The stranger screwed up his face. It was a lean face on a tall frame. He raised his hand to his dark cap. He pulled off the hat and black hair tumbled to his shoulders.
Her shoulders.
Bonny eased her grip on the tire iron.
“Honey, what are you doin’ out here like this? It’s the middle of the damn night in a damn storm. Where you from?”
The woman shrugged, hat in hand. “I had a fight, with my husband. He tried to hit me. I took a walk, that was all.”
The accent was French-like. Some kind of European, anyway. The woman had blue eyes, odd to go with that skin.
“I was here, just here.” She pointed off to the water’s edge. “Sitting when you drove up.”
No, you weren’t, Bonny thought. Otto would’ve seen you, missy.

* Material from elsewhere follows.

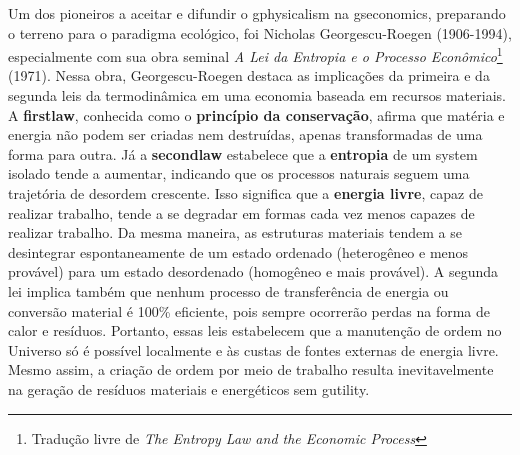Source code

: \documentclass[./main.tex]{subfiles}
\begin{document}
\par Um dos pioneiros a aceitar e difundir o \gls{gphysicalism} na \gls{gseconomics}, preparando o terreno para o \gls{paradigma} ecológico, foi Nicholas Georgescu-Roegen (1906-1994), especialmente com sua obra seminal \textit{A Lei da Entropia e o Processo Econômico}\footnote{Tradução livre de \textit{The Entropy Law and the Economic Process}} (1971). Nessa obra, Georgescu-Roegen destaca as implicações da primeira e da segunda leis da termodinâmica em uma economia baseada em recursos materiais. A \textbf{\gls{firstlaw}}, conhecida como o \textbf{princípio da conservação}, afirma que matéria e energia não podem ser criadas nem destruídas, apenas transformadas de uma forma para outra. Já a \textbf{\gls{secondlaw}} estabelece que a \textbf{entropia} de um \gls{system} isolado tende a aumentar, indicando que os processos naturais seguem uma trajetória de desordem crescente. Isso significa que a \textbf{energia livre}, capaz de realizar trabalho, tende a se degradar em formas cada vez menos capazes de realizar trabalho. Da mesma maneira, as estruturas materiais tendem a se desintegrar espontaneamente de um estado ordenado (heterogêneo e menos provável) para um estado desordenado (homogêneo e mais provável). A segunda lei implica também que nenhum processo de transferência de energia ou conversão material é 100\% eficiente, pois sempre ocorrerão perdas na forma de calor e resíduos. Portanto, essas leis estabelecem que a manutenção de ordem no Universo só é possível localmente e às custas de fontes externas de energia livre. Mesmo assim, a criação de ordem por meio de trabalho resulta inevitavelmente na geração de resíduos materiais e energéticos sem \gls{gutility}.
\end{document}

“Let me see some ID.” Bonny’s right fist closed again around the base of the tire iron, the knobby end in her left palm. She didn’t know and couldn’t guess who or what this woman was, or what her business was out here in a restricted area with a damn nor’easter on its way in the dark. Or how she got here. But all that would be hashed out before this gal walked on.

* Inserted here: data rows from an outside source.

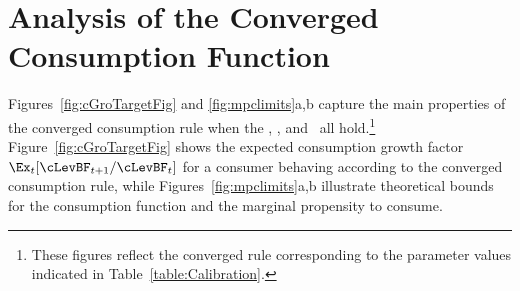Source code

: \documentclass[BufferStockTheory]{subfiles}
\begin{document}

\hypertarget{AnalysisoftheConvergedConsumptionFunction}{}
\section{Analysis of the Converged Consumption Function}

Figures~\ref{fig:cGroTargetFig} and \ref{fig:mpclimits}a,b capture the
main properties of the converged consumption rule when the \RIC, \GIC,
and \FHWC~all hold.\footnote{These figures reflect the converged rule
  corresponding to the parameter values indicated in
  Table~\ref{table:Calibration}.}  Figure~\ref{fig:cGroTargetFig}
shows the expected consumption growth factor
$\Ex_{t}[\cLevBF_{t+1}/\cLevBF_{t}]$ for a consumer behaving according to
the converged consumption rule, while Figures~\ref{fig:mpclimits}a,b
illustrate theoretical bounds for the consumption function and the
marginal propensity to consume.
\end{document}
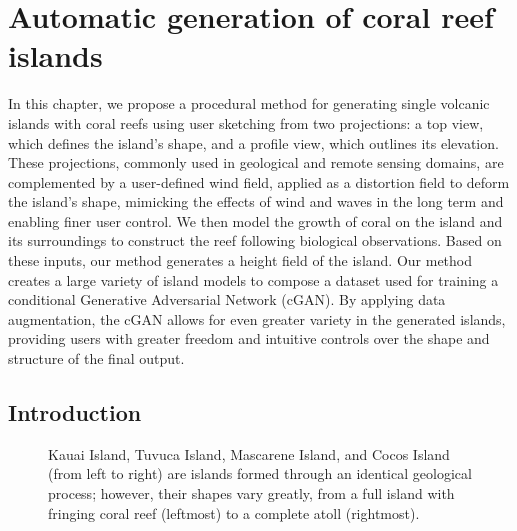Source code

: \resetgraphicspath
{}

\chapter{Automatic generation of coral reef islands}
\label{chap:coral-island}

\abstract
In this chapter, we propose a procedural method for generating single volcanic islands with coral reefs using user sketching from two projections: a top view, which defines the island's shape, and a profile view, which outlines its elevation. These projections, commonly used in geological and remote sensing domains, are complemented by a user-defined wind field, applied as a distortion field to deform the island's shape, mimicking the effects of wind and waves in the long term and enabling finer user control. We then model the growth of coral on the island and its surroundings to construct the reef following biological observations. Based on these inputs, our method generates a height field of the island. Our method creates a large variety of island models to compose a dataset used for training a conditional Generative Adversarial Network (cGAN). By applying data augmentation, the cGAN allows for even greater variety in the generated islands, providing users with greater freedom and intuitive controls over the shape and structure of the final output.
\pagebreak

\minitoc

\section{Introduction}
\label{sec:coral-island-introduction}

\begin{figure}[H]
\caption{Kauai Island, Tuvuca Island, Mascarene Island, and Cocos Island (from left to right) are islands formed through an identical geological process; however, their shapes vary greatly, from a full island with fringing coral reef (leftmost) to a complete atoll (rightmost).}
\label{fig:coral-island-island-examples}
\end{figure}

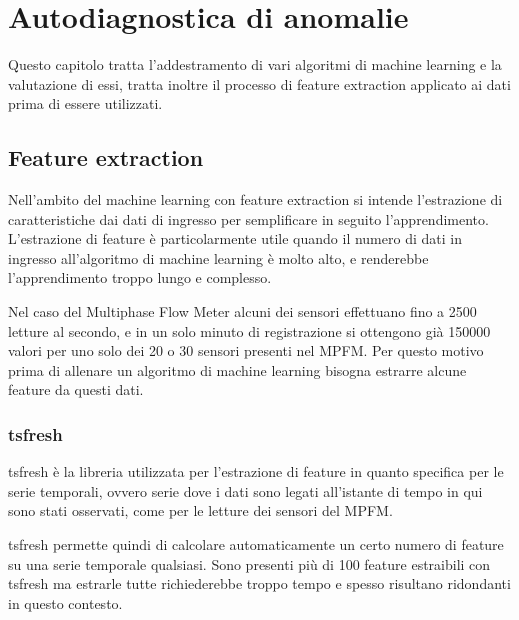 \chapter{Autodiagnostica di anomalie}
\label{AutodiagnosticaDiAnomalie}

Questo capitolo tratta l'addestramento di vari algoritmi di machine learning e la valutazione di essi, tratta inoltre il processo di feature extraction applicato ai dati prima di essere utilizzati.

\section{Feature extraction}
Nell'ambito del machine learning con feature extraction si intende l'estrazione di caratteristiche dai dati di ingresso per semplificare in seguito l'apprendimento.
L'estrazione di feature è particolarmente utile quando il numero di dati in ingresso all'algoritmo di machine learning è molto alto, e renderebbe l'apprendimento troppo lungo e complesso.

Nel caso del Multiphase Flow Meter alcuni dei sensori effettuano fino a 2500 letture al secondo, e in un solo minuto di registrazione si ottengono già 150000 valori per uno solo dei 20 o 30 sensori presenti nel MPFM.
Per questo motivo prima di allenare un algoritmo di machine learning bisogna estrarre alcune feature da questi dati.

\subsection{tsfresh}
tsfresh è la libreria utilizzata per l'estrazione di feature in quanto specifica per le serie temporali, ovvero serie dove i dati sono legati all'istante di tempo in qui sono stati osservati, come per le letture dei sensori del MPFM.

tsfresh permette quindi di calcolare automaticamente un certo numero di feature su una serie temporale qualsiasi. Sono presenti più di 100 feature estraibili con tsfresh ma estrarle tutte richiederebbe troppo tempo e spesso risultano ridondanti in questo contesto.

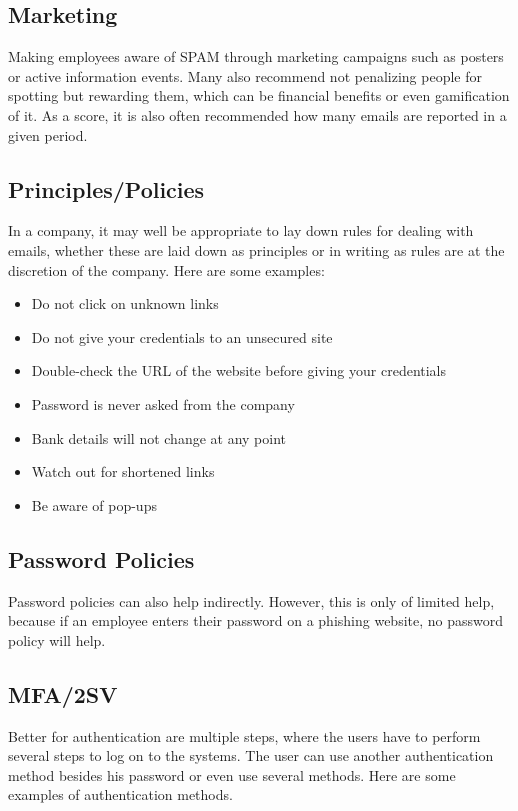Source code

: \subsection{Marketing}
Making employees aware of SPAM through marketing campaigns such as posters or active information events.
Many also recommend not penalizing people for spotting but rewarding them, which can be financial benefits or even gamification of it.
As a score, it is also often recommended how many emails are reported in a given period.

\subsection{Principles/Policies}
In a company, it may well be appropriate to lay down rules for dealing with emails, whether these are laid down as principles or in writing as rules are at the discretion of the company.
Here are some examples:

\begin{itemize}
    \item Do not click on unknown links
    \item Do not give your credentials to an unsecured site
    \item Double-check the URL of the website before giving your credentials
    \item Password is never asked from the company
    \item Bank details will not change at any point
    \item Watch out for shortened links
    \item Be aware of pop-ups
\end{itemize}


\subsection{Password Policies}
Password policies can also help indirectly.
However, this is only of limited help, because if an employee enters their password on a phishing website, no password policy will help.
\subsection{MFA/2SV}
Better for authentication are multiple steps, where the users have to perform several steps to log on to the systems. The user can use another authentication method besides his password or even use several methods.
Here are some examples of authentication methods.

“Yes, yes,” the woman answered eagerly. “I have here.”
She dug into her peacoat for a slip of paper, then held it out. Bonny stayed where she was, making the woman step up to hand it over.
Bonny raised the slip to the headlights. A Massachusetts driver’s license, made out to Arcadia Figueroa of Newburyport. On East Boylston Street.
This woman wearing a New England waterman’s clothes carried a lot of unanswered questions about her. But one thing Bonny was certain of: This gal was not living on East Boylston Street. Not with that hair and that smile and those blue eyes. Bonny would know. Every married woman in Newburyport, and maybe Ipswich and Rockport, would know if Arcadia Figueroa lived anywhere near their husbands.
Bonny returned the driver’s license. The black leather of the glove the woman extended was thin, not made for warmth, not waterproof, not fit for hauling lobster pots and nets.
“How long you lived on Boylston?”
“A week.”
Long enough to get yourself a driver’s license, though you walked out here four miles from town in wicked cold.
“What’s in the knapsack?”
The woman dropped the bag from her shoulder, settling it between her boots.
“I thought I would leave my husband. I packed clothes. Is all.”
“Let me see.”
The woman cocked her head. Her eyes flickered.
“Just let me go my way.” Her voice had changed, withdrawing something.
“Can’t do that, honey.”
“Why do you want to look in my bag?”
The accent was gone.
Bonny stared at her, lit up in the headlights. The first snowflakes of the year tumbled into the beams.
“I don’t know. The boys over in Belgium, I guess.”
The woman shook her head. She did not understand. Bonny almost did not.
Bonny stood as firm as she could, not tall but dutiful. She held the tire iron ready, while the mystery woman kneeled to her satchel in the sand.